Te pytania są chyba istotne nie tylko dla osób kochających inaczej, chociaż dla nich pewnie najbardziej. Pozostaje ważnym pytaniem, dlaczego część społeczeństwa nie nauczyła się czerpać z odmienności innych ludzi, dlaczego nie chce zrozumieć, że na świecie może być ciekawie tylko wtedy gdy ludzie się różnią i są wyraziści w swoim indywidualizmie. Jak często jeszcze uważamy odmienność za coś prawie egzotycznego, a warto zwrócić uwagę na taki oto fakt: co piętnasty mężczyzna jest gejem, co dwudziesta kobieta lesbijką. W zasadzie każdy dorosły człowiek zna przynajmniej piętnastu mężczyzn, lub jako student mógł być na roku, który liczył na przykład sześćdziesiąt osób. To znaczy, że wiedząc o tym, lub nie spotkał się w swoim życiu z osoba o odmiennej orientacji i prawdopodobnie może o tym do dzisiaj nie wiedzieć z tego prostego względu, że tego kto jest gejem, mówiąc kolokwialnie, nie widać. A jeżeli uznajemy, że homoseksualizm jest strasznym odstępstwem od normy, to można zwrócić uwagę, że: ponad 1% ludzi cierpi na schizofrenię, kilka procent ludzi w naszym katolickim państwie jest ateistami, kilka procent jest niepełnosprawnych ruchowo, że kilka procent jest fanami awangardowej sztuki, kilka procent jest niepełnosprawnych intelektualnie itd.

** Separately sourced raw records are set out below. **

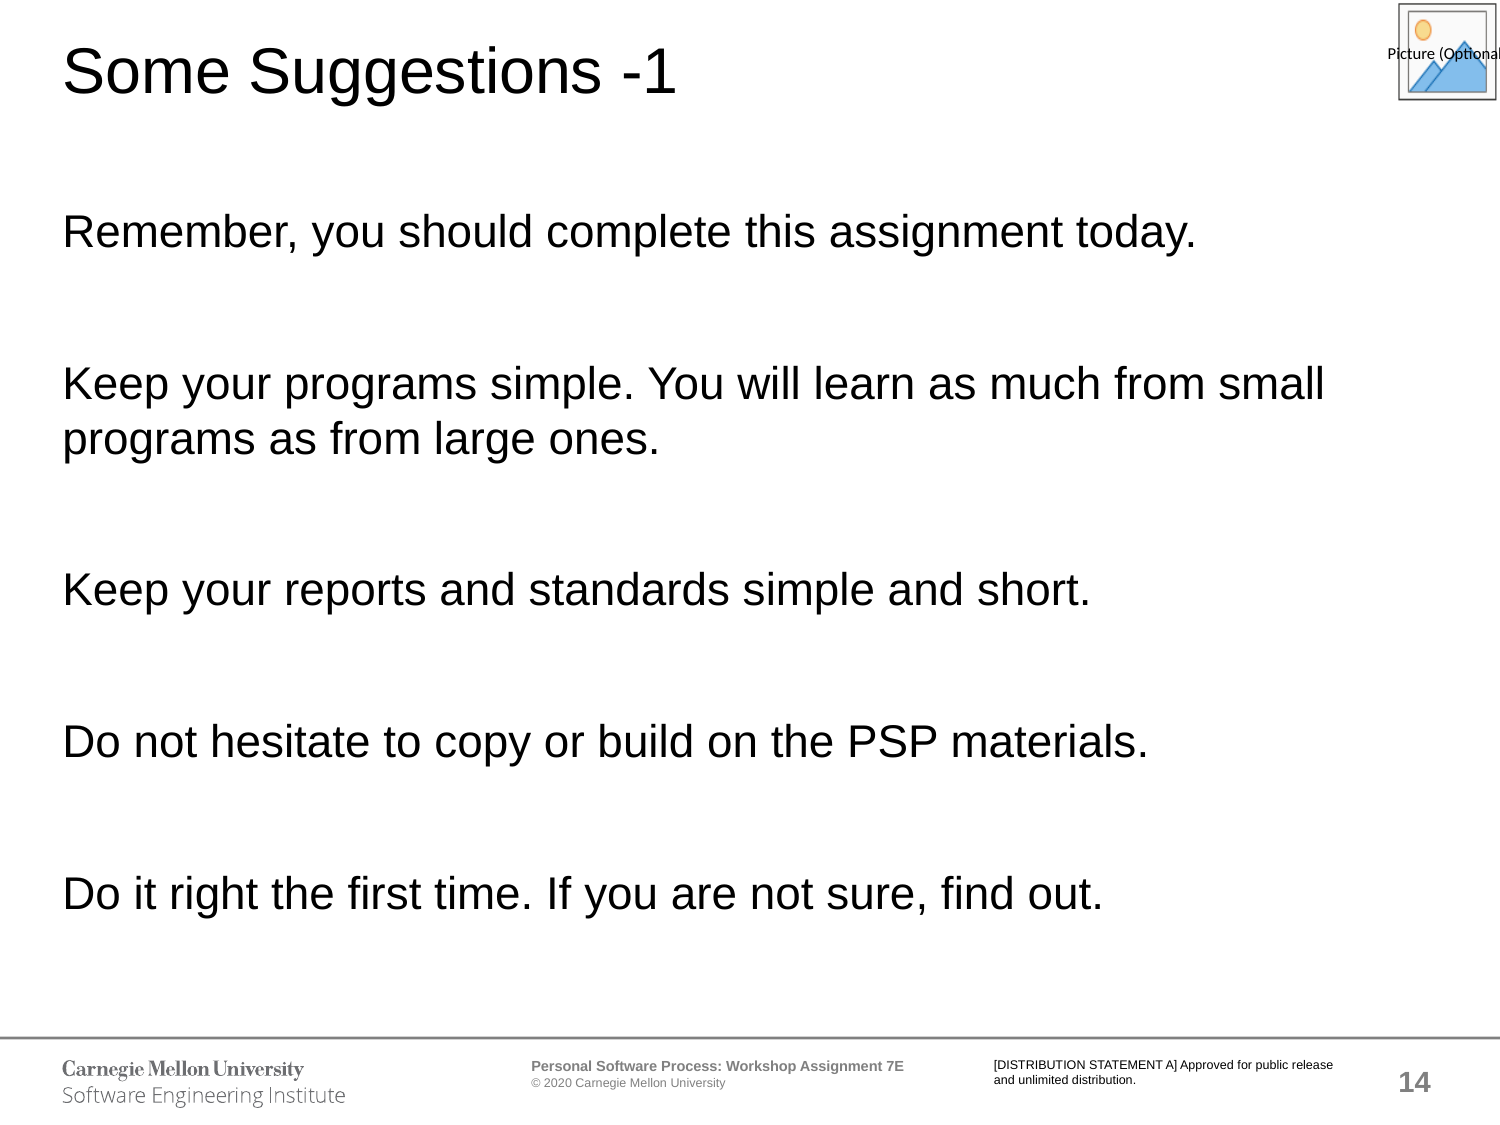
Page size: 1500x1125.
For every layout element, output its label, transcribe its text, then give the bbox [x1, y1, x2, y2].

list Remember, you should complete this assignment today. Keep your programs simple. You will learn as much from small programs as from large ones. Keep your reports and standards simple and short. Do not hesitate to copy or build on the PSP materials. Do it right the first time. If you are not sure, find out. [62, 201, 1431, 1000]
title Some Suggestions -1 [62, 37, 1338, 182]
picture [1394, 0, 1500, 105]
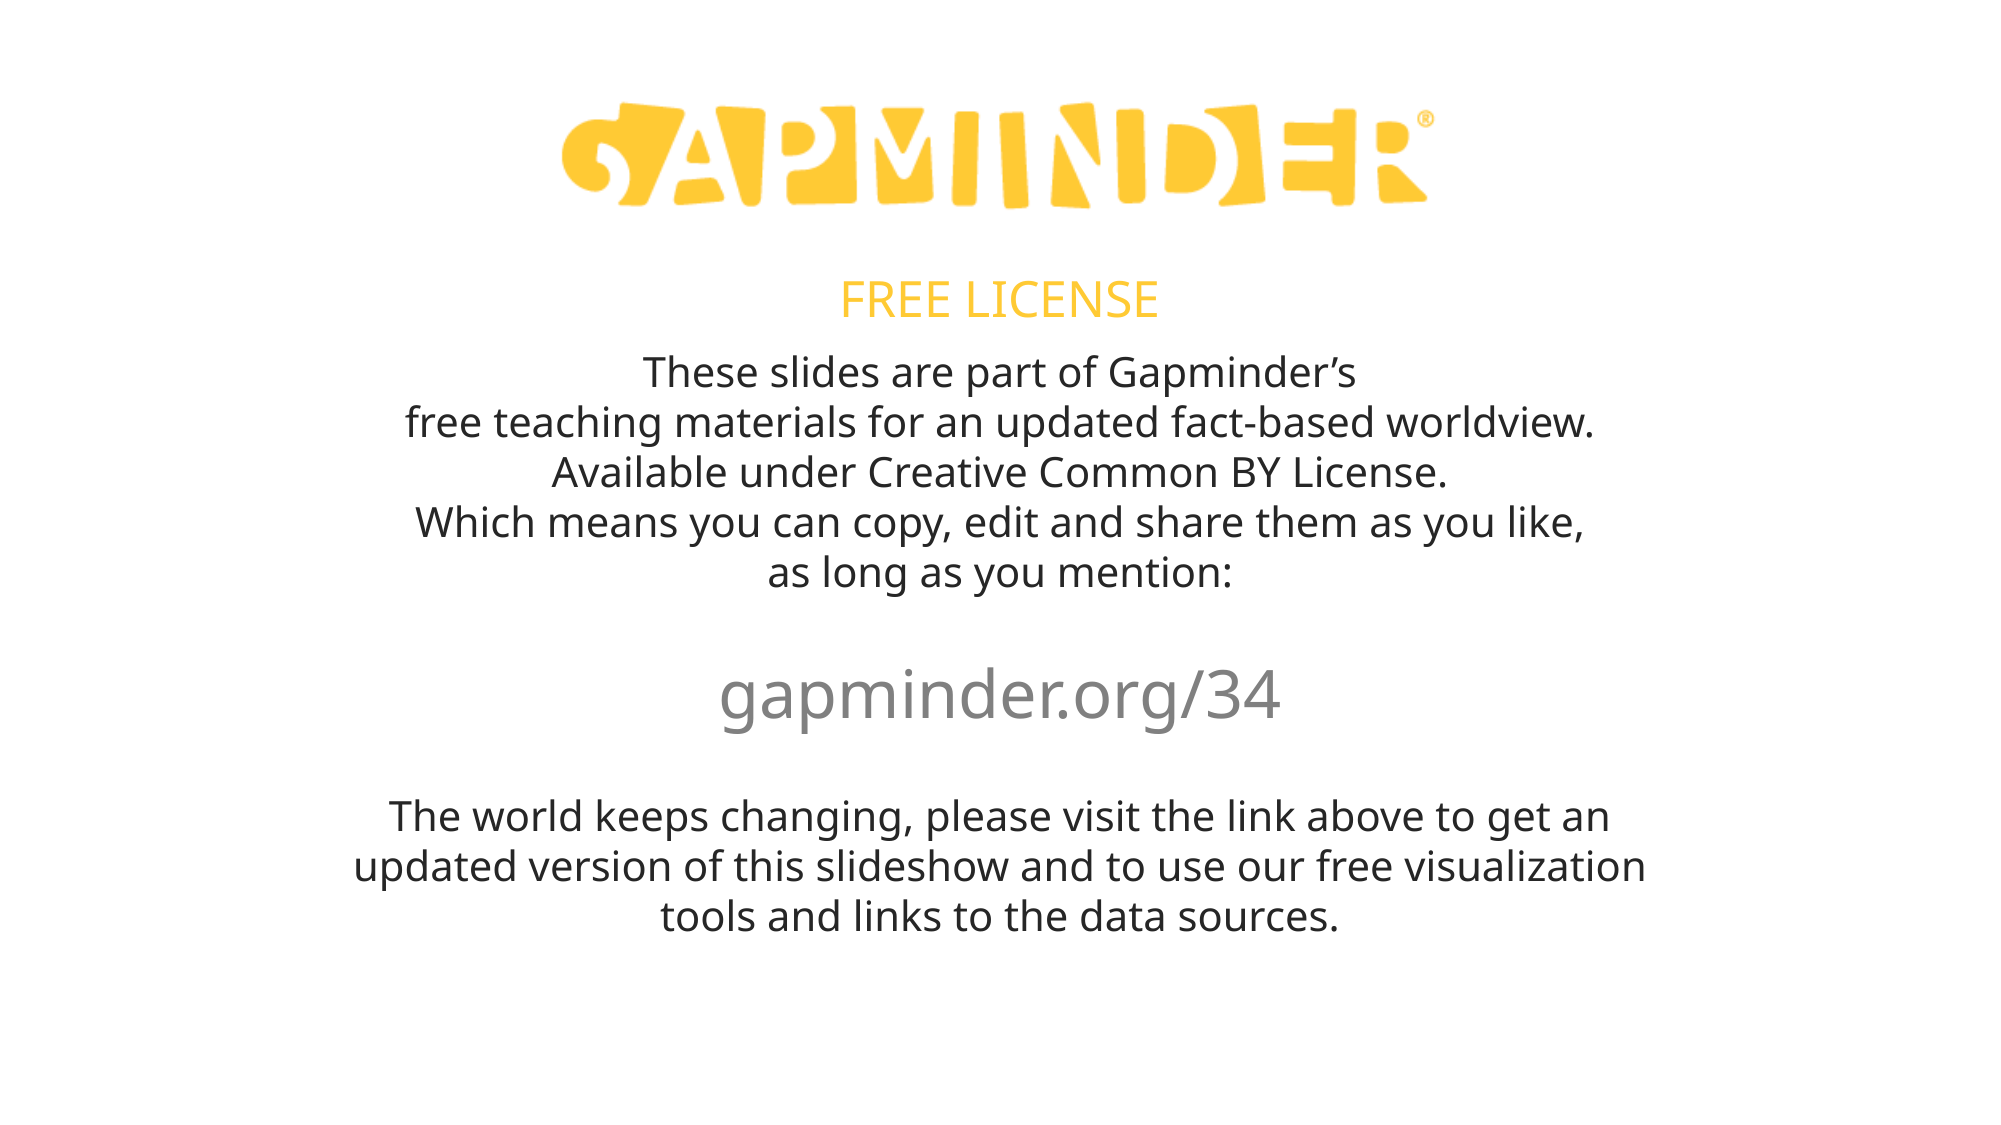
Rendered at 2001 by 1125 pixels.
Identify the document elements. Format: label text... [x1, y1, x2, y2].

Jednym słowem, gdybyśmy wychodzili z założenia, że należy izolować wszystkie osoby w jakikolwiek sposób odstępujących od jakiejś normy, to musielibyśmy odrzucać i niecierpieć pewnie z 95% całej ludzkości, co jest oczywiście absurdalne. Co więcej te 5% ludzi „normalnych", jakie by zostało, najprawdopodobniej byłoby osobnikami śmiertelnie nudnymi..

Z mówieniem o homoseksualizmie wiąże się przesąd, iż w ten sposób się go propaguje, co spotyka się z oporem heteroseksualnej większości, podobnie jak łysy nie darzy zrozumieniem lansowania mody na długie włosy. Jednak w przypadku homoseksualizmu jest inaczej. To tak jakby mówić o lansowaniu mody na skośne oczy: w jego wyniku prawdopodobnie nie przybędzie ani jeden skośnooki, choć subiektywnie może ich przybyć dość dużo na skutek tego, że odważą się zdjąć przyciemniane okulary. I to jednak jest wystarczająco przerażające dla zdeklarowanych przeciwników skośnych oczu. Ich fobie bowiem stają się coraz trudniejsze w obsłudze. Pozory są przecież dziećmi obłudy..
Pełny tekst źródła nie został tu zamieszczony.